Wilson recalls Strachan’s advice when he told his old boss he was entering management: “He told me: ‘Learn Spanish - you’ll be able to get a job anywhere.’ He wonders how football’s pre-eminent Spaniard, Pep Guardiola, would cope with having to retrieve errant balls from Glebe Park’s famous hedge. But the father of two boys, both of whom hate football, repeats: “I’m where I want to be. The chairman hasn’t put any pressure on me and he and the board have Brechin in their hearts. We all know that if we end up in the playoffs to avoid going out of the SPFL we could come up against a big-spending Highland or Lowland team so we’d do our damnedest to avoid that.
“The fans are a good bunch. They haven’t got on the players’ backs too much, even though we’re on a terrible run right now. At Airdrie the supporters never took to me, possibly because of my Celtic connections, and the stuff got personal: ‘You shouldn’t be here, Wilson. You were crap as a player and now you’re crap as a manager.’ I guess that’s another difference between my football life now and before. In Old Firm games, 60,000 people in the ground, there’s just this big, low growl the whole time and you don’t hear individual shouts. Down the leagues it can get quite specific so I tell my players there are worse places to be. Like Airdrie.”

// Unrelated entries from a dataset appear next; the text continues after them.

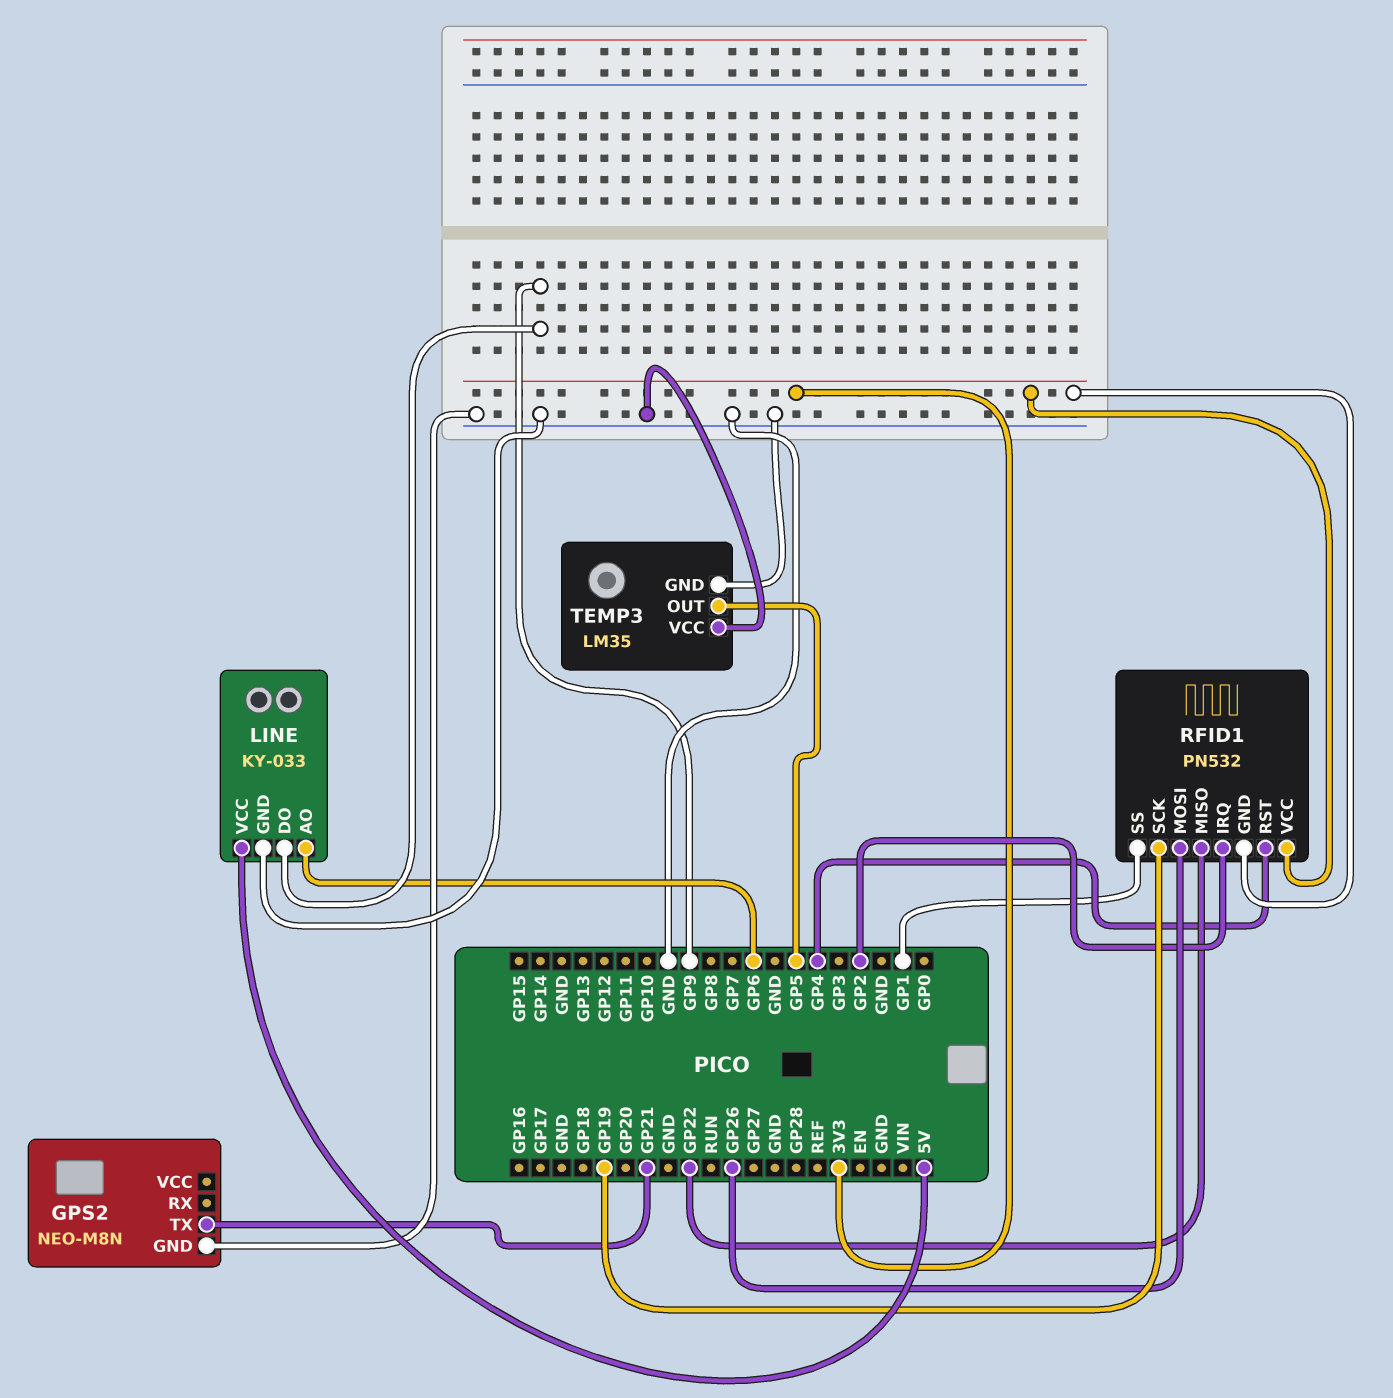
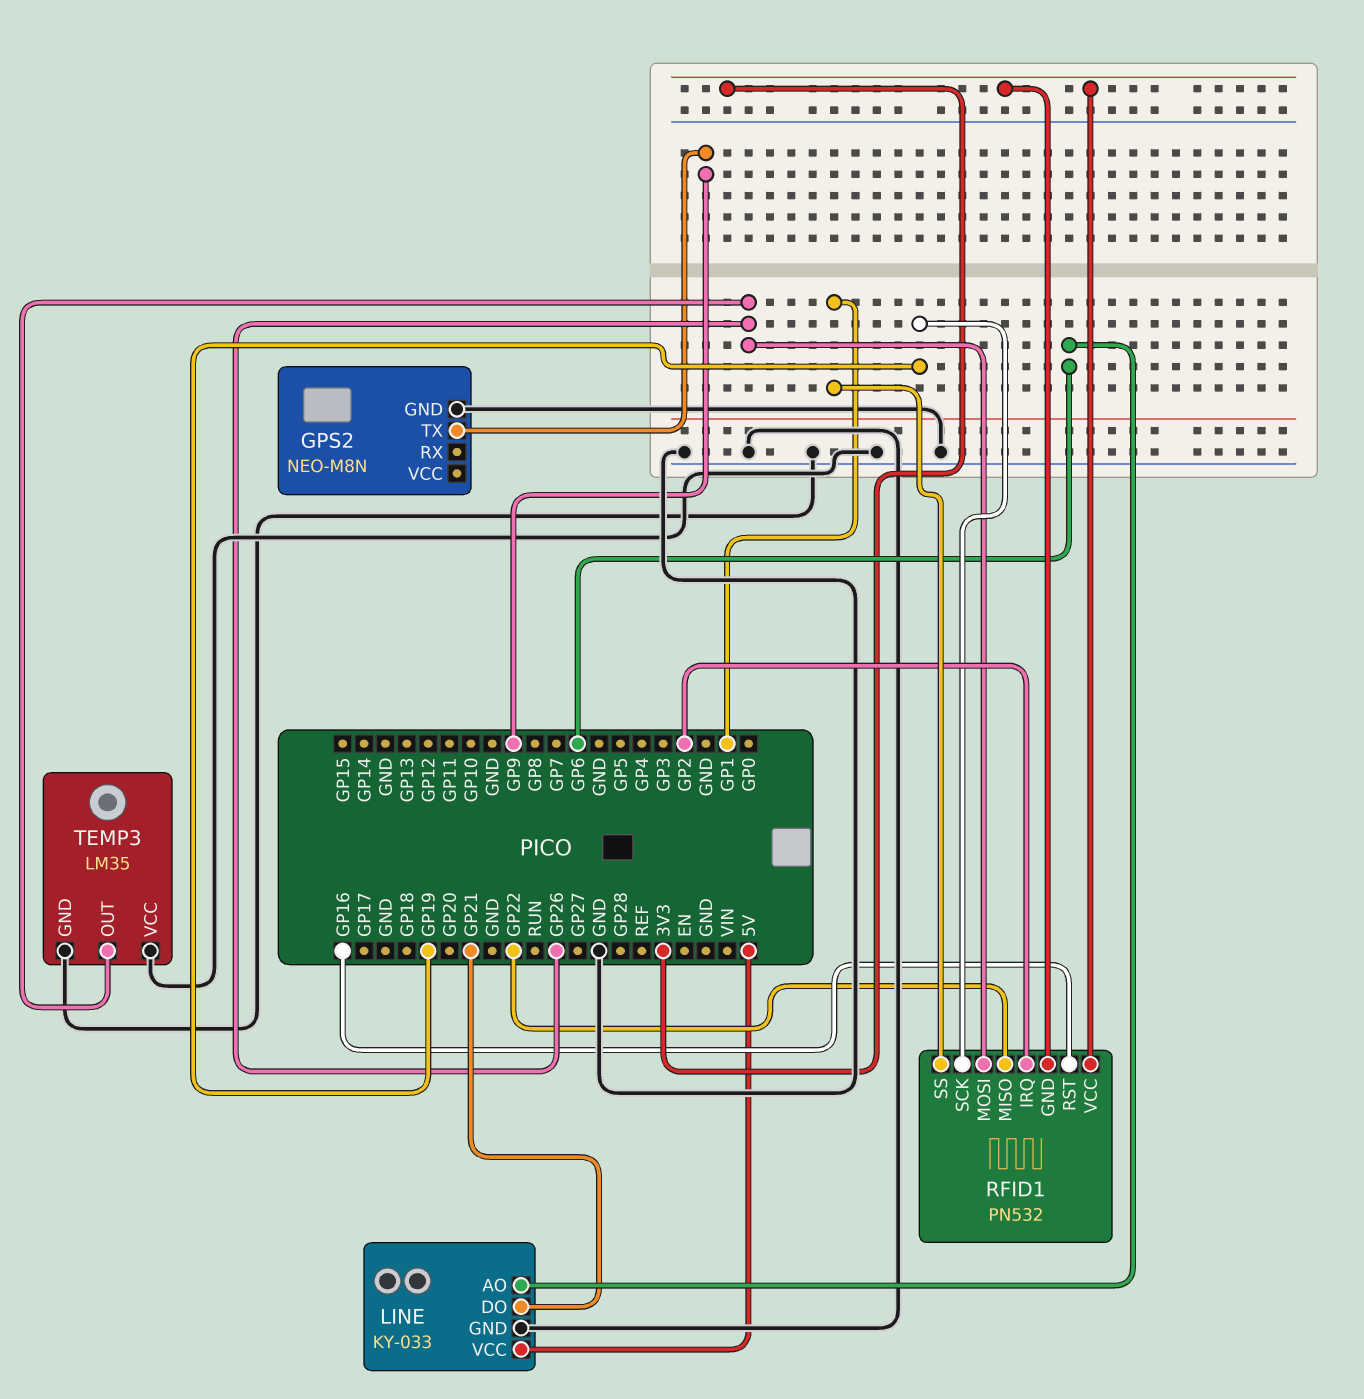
GPS2 pin TX: GP21 -> GP9
LINE pin DO: GP9 -> GP21
RFID1 pin RST: GP4 -> GP16
TEMP3 pin OUT: GP5 -> GP26

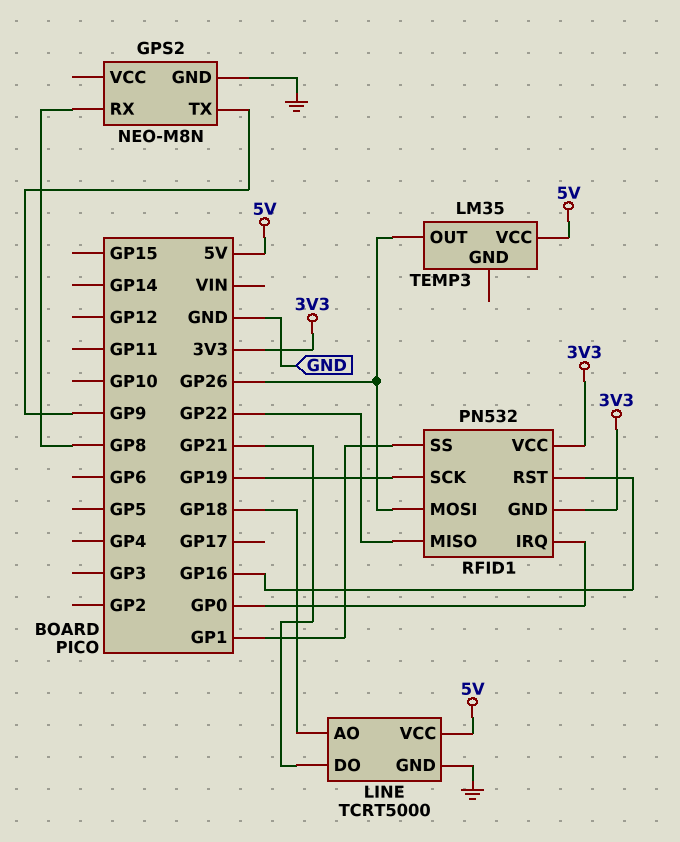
GPS2 pin RX: none -> GP8
LINE: KY-033 -> TCRT5000
LINE pin AO: GP6 -> GP18
RFID1 pin IRQ: GP2 -> GP0
TEMP3 pin GND: GND -> none
TEMP3 pin VCC: GND -> 5V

Wilson remembers two occasions at Celtic when the team returned to Parkhead after humiliating defeats and had to run the gauntlet of seething mobs. “The first was when we lost the [Scottish Cup] semi to Ross County. I felt sorry for Neil, who was trying to get the manager’s job full-time. He’d ripped into the team, telling Georgios Samaras he’d never play for the club again, but the fans were entitled to protest. I hadn’t actually been playing in the game but got it just the same. The walk to my car was the longest of my life. Then there was the 4-0 defeat at St Mirren which was the end for Tony Mowbray. I was certainly culpable that night and it was right that we all had to face the music.”
Such scrutiny and rigour comes with the territory for the Old Firm, not least when the Glasgow giants collide. Wilson’s lowest feeling in the fixture might have been when a touch of complacency let in Daniel Cousin and Rangers staged a 4-2 comeback. “Those are the times when you feel everyone in the street is staring at you: ‘That’s him. That’s the clown who gave the goal away.’ I even thought the wee wifey in Tesco was looking at me funny.” The best feeling? No doubt about that: it was when he became the most obscure hero of Old Firm skirmishes, the nearly-forgotten man behind the strike which clinched 2011’s “Shame Game”.
“There was a weird atmosphere that night. The game was under the lights which for the Old Firm is unusual but it was more than that: very, very edgy. I had a feeling something strange would happen and then a defender – kind of unattractive – scored the winning goal. But we all remember what happened next. Neil and Ally [McCoist] had their dust-up and I was bumped right off the back pages!”